(About this task):
Nothing but the records, transcribed verbatim and stripped of images, should appear in the answer.

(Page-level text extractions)

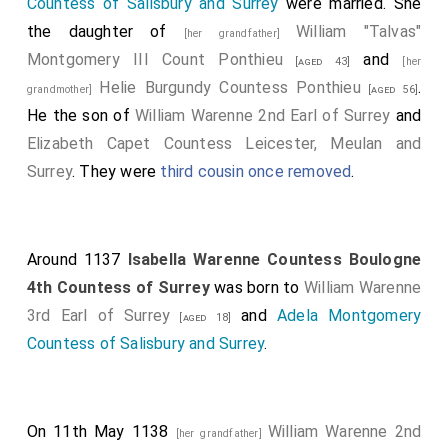
Countess of Salisbury and Surrey
were married. She
the daughter of
William "Talvas"
[her grandfather]
Montgomery III Count Ponthieu
and
[aged 43]
[her
Helie Burgundy Countess Ponthieu
.
grandmother]
[aged 56]
He the son of
William Warenne 2nd Earl of Surrey
and
Elizabeth Capet Countess Leicester, Meulan and
Surrey
. They were
third cousin once removed
.
Around 1137
Isabella Warenne Countess Boulogne
4th Countess of Surrey
was born to
William Warenne
3rd Earl of Surrey
and
Adela Montgomery
[aged 18]
Countess of Salisbury and Surrey
.
On 11th May 1138
William Warenne 2nd
[her grandfather]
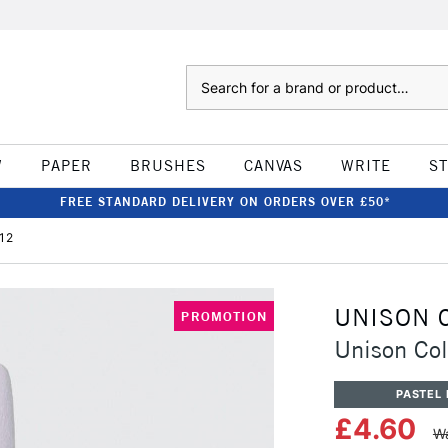
Search
W
PAPER
BRUSHES
CANVAS
WRITE
S
FREE STANDARD DELIVERY ON ORDERS OVER £50*
 12
UNISON 
PROMOTION
Unison Col
PASTEL 
£4.60
Wa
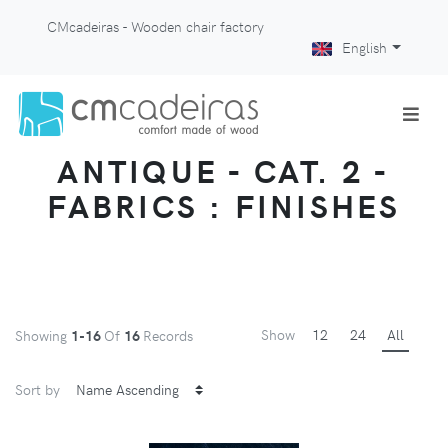
CMcadeiras - Wooden chair factory
English
ANTIQUE - CAT. 2 -
FABRICS : FINISHES
Show
12
24
All
Showing
1-16
Of
16
Records
Sort by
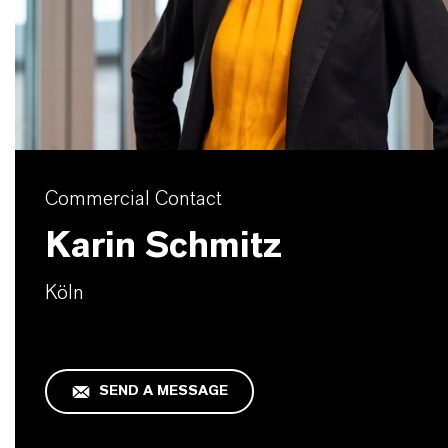
Commercial Contact
Karin Schmitz
Köln
SEND A MESSAGE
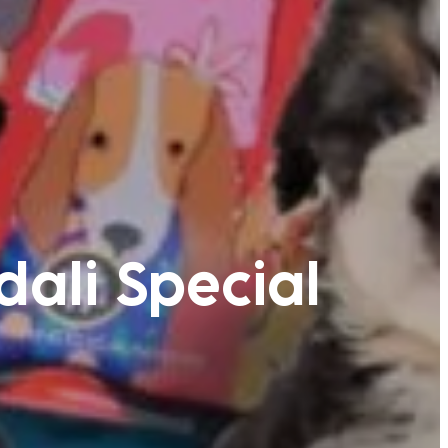
dali Special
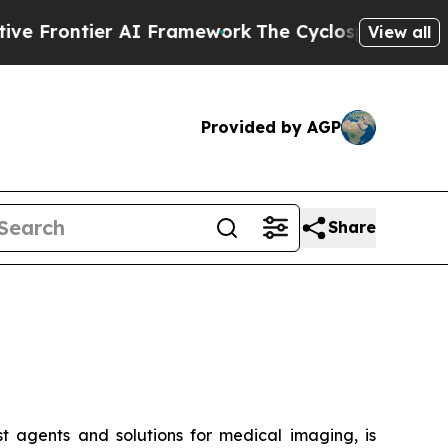
tier AI Framework
The Cyclospora Mystery: How
View all
Provided by AGP
Share
t agents and solutions for medical imaging, is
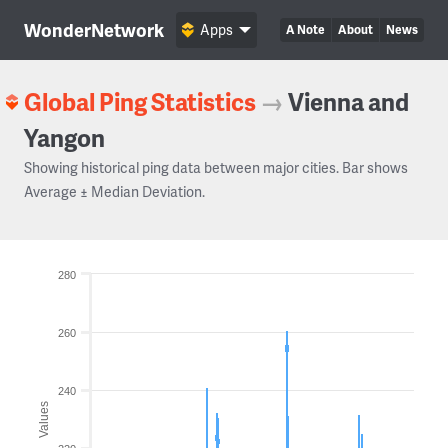
WonderNetwork
Apps
A Note
About
News
Global Ping Statistics
→
Vienna and
Yangon
Showing historical ping data between major cities. Bar shows
Average ± Median Deviation.
280
260
240
Values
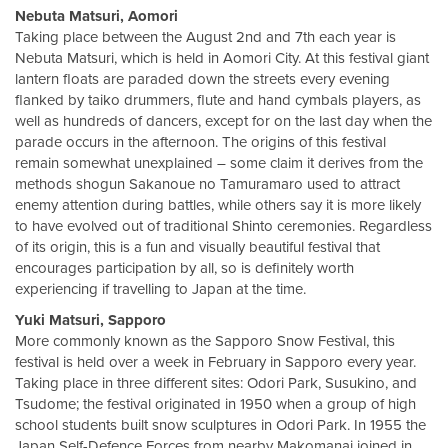
Nebuta Matsuri, Aomori
Taking place between the August 2nd and 7th each year is
Nebuta Matsuri, which is held in Aomori City. At this festival giant
lantern floats are paraded down the streets every evening
flanked by taiko drummers, flute and hand cymbals players, as
well as hundreds of dancers, except for on the last day when the
parade occurs in the afternoon. The origins of this festival
remain somewhat unexplained – some claim it derives from the
methods shogun Sakanoue no Tamuramaro used to attract
enemy attention during battles, while others say it is more likely
to have evolved out of traditional Shinto ceremonies. Regardless
of its origin, this is a fun and visually beautiful festival that
encourages participation by all, so is definitely worth
experiencing if travelling to Japan at the time.
Yuki Matsuri, Sapporo
More commonly known as the Sapporo Snow Festival, this
festival is held over a week in February in Sapporo every year.
Taking place in three different sites: Odori Park, Susukino, and
Tsudome; the festival originated in 1950 when a group of high
school students built snow sculptures in Odori Park. In 1955 the
Japan Self-Defence Forces from nearby Makomanai joined in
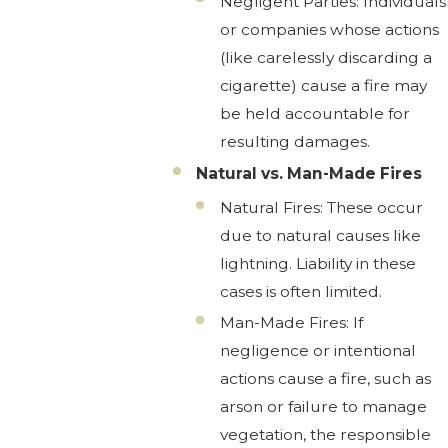
Negligent Parties: Individuals
or companies whose actions
(like carelessly discarding a
cigarette) cause a fire may
be held accountable for
resulting damages.
Natural vs. Man-Made Fires
Natural Fires: These occur
due to natural causes like
lightning. Liability in these
cases is often limited.
Man-Made Fires: If
negligence or intentional
actions cause a fire, such as
arson or failure to manage
vegetation, the responsible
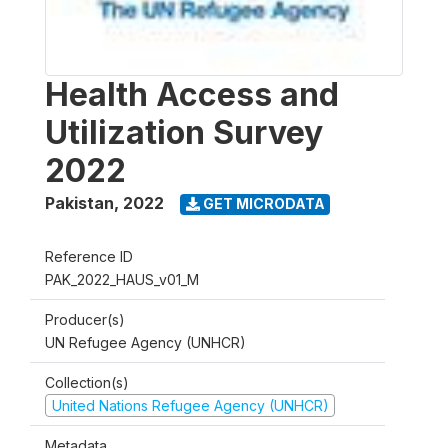
Health Access and
Utilization Survey
2022
Pakistan
,
2022
GET MICRODATA
Reference ID
PAK_2022_HAUS_v01_M
Producer(s)
UN Refugee Agency (UNHCR)
Collection(s)
United Nations Refugee Agency (UNHCR)
Metadata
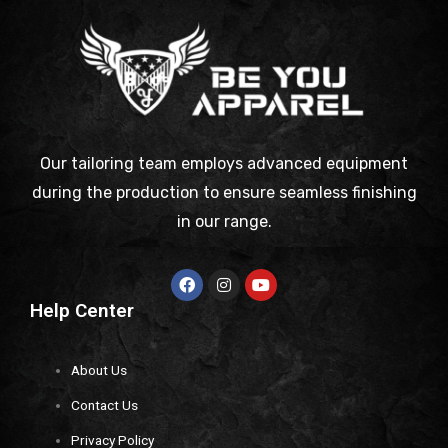
Our tailoring team employs advanced equipment
during the production to ensure seamless finishing
in our range.
Help Center
About Us
Contact Us
Privacy Policy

(Task result):
Countess of Salisbury and Surrey
were married. She
the daughter of
William "Talvas"
[her grandfather]
Montgomery III Count Ponthieu
and
[aged 43]
[her
Helie Burgundy Countess Ponthieu
.
grandmother]
[aged 56]
He the son of
William Warenne 2nd Earl of Surrey
and
Elizabeth Capet Countess Leicester, Meulan and
Surrey
. They were
third cousin once removed
.
Around 1137
Isabella Warenne Countess Boulogne
4th Countess of Surrey
was born to
William Warenne
3rd Earl of Surrey
and
Adela Montgomery
[aged 18]
Countess of Salisbury and Surrey
.
On 11th May 1138
William Warenne 2nd
[her grandfather]
Search
W
PAPER
BRUSHES
CANVAS
WRITE
S
FREE STANDARD DELIVERY ON ORDERS OVER £50*
 12
UNISON 
PROMOTION
Unison Col
PASTEL 
£4.60
Wa
CMcadeiras - Wooden chair factory
English
ANTIQUE - CAT. 2 -
FABRICS : FINISHES
Show
12
24
All
Showing
1-16
Of
16
Records
Sort by
Commercial Contact
Karin Schmitz
Köln
SEND A MESSAGE
dali Special
tier AI Framework
The Cyclospora Mystery: How
View all
Provided by AGP
Share
t agents and solutions for medical imaging, is
WonderNetwork
Apps
A Note
About
News
Global Ping Statistics
→
Vienna and
Yangon
Showing historical ping data between major cities. Bar shows
Average ± Median Deviation.
280
260
240
Values
Nebuta Matsuri, Aomori
Taking place between the August 2nd and 7th each year is
Nebuta Matsuri, which is held in Aomori City. At this festival giant
lantern floats are paraded down the streets every evening
flanked by taiko drummers, flute and hand cymbals players, as
well as hundreds of dancers, except for on the last day when the
parade occurs in the afternoon. The origins of this festival
remain somewhat unexplained – some claim it derives from the
methods shogun Sakanoue no Tamuramaro used to attract
enemy attention during battles, while others say it is more likely
to have evolved out of traditional Shinto ceremonies. Regardless
of its origin, this is a fun and visually beautiful festival that
encourages participation by all, so is definitely worth
experiencing if travelling to Japan at the time.
Yuki Matsuri, Sapporo
More commonly known as the Sapporo Snow Festival, this
festival is held over a week in February in Sapporo every year.
Taking place in three different sites: Odori Park, Susukino, and
Tsudome; the festival originated in 1950 when a group of high
school students built snow sculptures in Odori Park. In 1955 the
Japan Self-Defence Forces from nearby Makomanai joined in
Negligent Parties: Individuals
or companies whose actions
(like carelessly discarding a
cigarette) cause a fire may
be held accountable for
resulting damages.
Natural vs. Man-Made Fires
Natural Fires: These occur
due to natural causes like
lightning. Liability in these
cases is often limited.
Man-Made Fires: If
negligence or intentional
actions cause a fire, such as
arson or failure to manage
vegetation, the responsible
Health Access and
Utilization Survey
2022
Pakistan
,
2022
GET MICRODATA
Reference ID
PAK_2022_HAUS_v01_M
Producer(s)
UN Refugee Agency (UNHCR)
Collection(s)
United Nations Refugee Agency (UNHCR)
Metadata
Our tailoring team employs advanced equipment
during the production to ensure seamless finishing
in our range.
Help Center
About Us
Contact Us
Privacy Policy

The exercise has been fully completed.